◆ Task objective:
Can you update the entries below by replacing "bounding box" with "enclosing rectangle" everywhere it appears and leaving everything else unchanged?
····················
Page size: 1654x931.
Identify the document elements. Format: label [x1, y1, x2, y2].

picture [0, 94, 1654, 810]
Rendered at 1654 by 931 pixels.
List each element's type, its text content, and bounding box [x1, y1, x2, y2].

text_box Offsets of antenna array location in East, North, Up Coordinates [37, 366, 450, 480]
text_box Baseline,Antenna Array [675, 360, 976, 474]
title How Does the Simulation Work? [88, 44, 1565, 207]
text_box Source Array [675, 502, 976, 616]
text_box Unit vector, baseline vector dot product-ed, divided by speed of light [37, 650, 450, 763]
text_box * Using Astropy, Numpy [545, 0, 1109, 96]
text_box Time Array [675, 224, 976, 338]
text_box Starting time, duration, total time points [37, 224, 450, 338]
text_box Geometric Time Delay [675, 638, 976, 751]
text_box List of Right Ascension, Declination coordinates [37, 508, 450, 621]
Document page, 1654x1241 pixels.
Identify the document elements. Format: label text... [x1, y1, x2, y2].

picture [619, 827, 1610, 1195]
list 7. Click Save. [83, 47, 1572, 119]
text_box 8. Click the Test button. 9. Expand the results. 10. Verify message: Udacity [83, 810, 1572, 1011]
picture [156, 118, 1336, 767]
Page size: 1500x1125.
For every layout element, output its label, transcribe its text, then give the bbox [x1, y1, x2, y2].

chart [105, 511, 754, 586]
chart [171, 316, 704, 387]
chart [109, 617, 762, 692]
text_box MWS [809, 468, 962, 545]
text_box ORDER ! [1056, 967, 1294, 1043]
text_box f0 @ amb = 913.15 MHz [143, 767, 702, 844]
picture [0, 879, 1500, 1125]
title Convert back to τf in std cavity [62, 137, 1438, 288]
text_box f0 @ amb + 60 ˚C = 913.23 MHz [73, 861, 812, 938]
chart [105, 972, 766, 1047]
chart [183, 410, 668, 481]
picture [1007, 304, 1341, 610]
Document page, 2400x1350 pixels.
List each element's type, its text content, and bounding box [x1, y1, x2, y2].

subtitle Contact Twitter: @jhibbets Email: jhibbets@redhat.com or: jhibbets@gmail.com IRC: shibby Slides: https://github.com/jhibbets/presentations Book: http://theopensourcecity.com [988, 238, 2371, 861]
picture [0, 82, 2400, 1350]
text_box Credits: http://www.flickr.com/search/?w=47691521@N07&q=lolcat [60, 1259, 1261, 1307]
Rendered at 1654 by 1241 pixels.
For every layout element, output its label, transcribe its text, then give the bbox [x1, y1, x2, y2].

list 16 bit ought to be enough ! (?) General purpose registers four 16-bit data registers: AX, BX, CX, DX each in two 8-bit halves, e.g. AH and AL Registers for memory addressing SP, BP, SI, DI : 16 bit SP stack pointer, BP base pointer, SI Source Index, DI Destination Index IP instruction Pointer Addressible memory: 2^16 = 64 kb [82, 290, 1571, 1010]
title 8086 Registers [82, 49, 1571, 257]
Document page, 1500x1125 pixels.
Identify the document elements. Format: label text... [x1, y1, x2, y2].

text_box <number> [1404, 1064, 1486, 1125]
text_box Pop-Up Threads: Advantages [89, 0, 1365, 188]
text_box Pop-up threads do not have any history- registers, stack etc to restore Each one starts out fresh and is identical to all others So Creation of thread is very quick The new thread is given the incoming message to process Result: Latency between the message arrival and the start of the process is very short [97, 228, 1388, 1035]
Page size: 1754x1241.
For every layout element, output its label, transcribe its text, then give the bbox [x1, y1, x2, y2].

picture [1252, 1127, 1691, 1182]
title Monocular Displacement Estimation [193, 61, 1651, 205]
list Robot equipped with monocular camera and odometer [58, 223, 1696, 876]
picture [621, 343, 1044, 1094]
····················
◆ Result of this task:
Page size: 1654x931.
Identify the document elements. Format: label [x1, y1, x2, y2].

picture [0, 94, 1654, 810]
Rendered at 1654 by 931 pixels.
List each element's type, its text content, and enclosing rectangle [x1, y1, x2, y2].

text_box Offsets of antenna array location in East, North, Up Coordinates [37, 366, 450, 480]
text_box Baseline,Antenna Array [675, 360, 976, 474]
title How Does the Simulation Work? [88, 44, 1565, 207]
text_box Source Array [675, 502, 976, 616]
text_box Unit vector, baseline vector dot product-ed, divided by speed of light [37, 650, 450, 763]
text_box * Using Astropy, Numpy [545, 0, 1109, 96]
text_box Time Array [675, 224, 976, 338]
text_box Starting time, duration, total time points [37, 224, 450, 338]
text_box Geometric Time Delay [675, 638, 976, 751]
text_box List of Right Ascension, Declination coordinates [37, 508, 450, 621]
Document page, 1654x1241 pixels.
Identify the document elements. Format: label text... [x1, y1, x2, y2].

picture [619, 827, 1610, 1195]
list 7. Click Save. [83, 47, 1572, 119]
text_box 8. Click the Test button. 9. Expand the results. 10. Verify message: Udacity [83, 810, 1572, 1011]
picture [156, 118, 1336, 767]
Page size: 1500x1125.
For every layout element, output its label, transcribe its text, then give the bbox [x1, y1, x2, y2].

chart [105, 511, 754, 586]
chart [171, 316, 704, 387]
chart [109, 617, 762, 692]
text_box MWS [809, 468, 962, 545]
text_box ORDER ! [1056, 967, 1294, 1043]
text_box f0 @ amb = 913.15 MHz [143, 767, 702, 844]
picture [0, 879, 1500, 1125]
title Convert back to τf in std cavity [62, 137, 1438, 288]
text_box f0 @ amb + 60 ˚C = 913.23 MHz [73, 861, 812, 938]
chart [105, 972, 766, 1047]
chart [183, 410, 668, 481]
picture [1007, 304, 1341, 610]
Document page, 2400x1350 pixels.
List each element's type, its text content, and enclosing rectangle [x1, y1, x2, y2].

subtitle Contact Twitter: @jhibbets Email: jhibbets@redhat.com or: jhibbets@gmail.com IRC: shibby Slides: https://github.com/jhibbets/presentations Book: http://theopensourcecity.com [988, 238, 2371, 861]
picture [0, 82, 2400, 1350]
text_box Credits: http://www.flickr.com/search/?w=47691521@N07&q=lolcat [60, 1259, 1261, 1307]
Rendered at 1654 by 1241 pixels.
For every layout element, output its label, transcribe its text, then give the bbox [x1, y1, x2, y2].

list 16 bit ought to be enough ! (?) General purpose registers four 16-bit data registers: AX, BX, CX, DX each in two 8-bit halves, e.g. AH and AL Registers for memory addressing SP, BP, SI, DI : 16 bit SP stack pointer, BP base pointer, SI Source Index, DI Destination Index IP instruction Pointer Addressible memory: 2^16 = 64 kb [82, 290, 1571, 1010]
title 8086 Registers [82, 49, 1571, 257]
Document page, 1500x1125 pixels.
Identify the document elements. Format: label text... [x1, y1, x2, y2].

text_box <number> [1404, 1064, 1486, 1125]
text_box Pop-Up Threads: Advantages [89, 0, 1365, 188]
text_box Pop-up threads do not have any history- registers, stack etc to restore Each one starts out fresh and is identical to all others So Creation of thread is very quick The new thread is given the incoming message to process Result: Latency between the message arrival and the start of the process is very short [97, 228, 1388, 1035]
Page size: 1754x1241.
For every layout element, output its label, transcribe its text, then give the bbox [x1, y1, x2, y2].

picture [1252, 1127, 1691, 1182]
title Monocular Displacement Estimation [193, 61, 1651, 205]
list Robot equipped with monocular camera and odometer [58, 223, 1696, 876]
picture [621, 343, 1044, 1094]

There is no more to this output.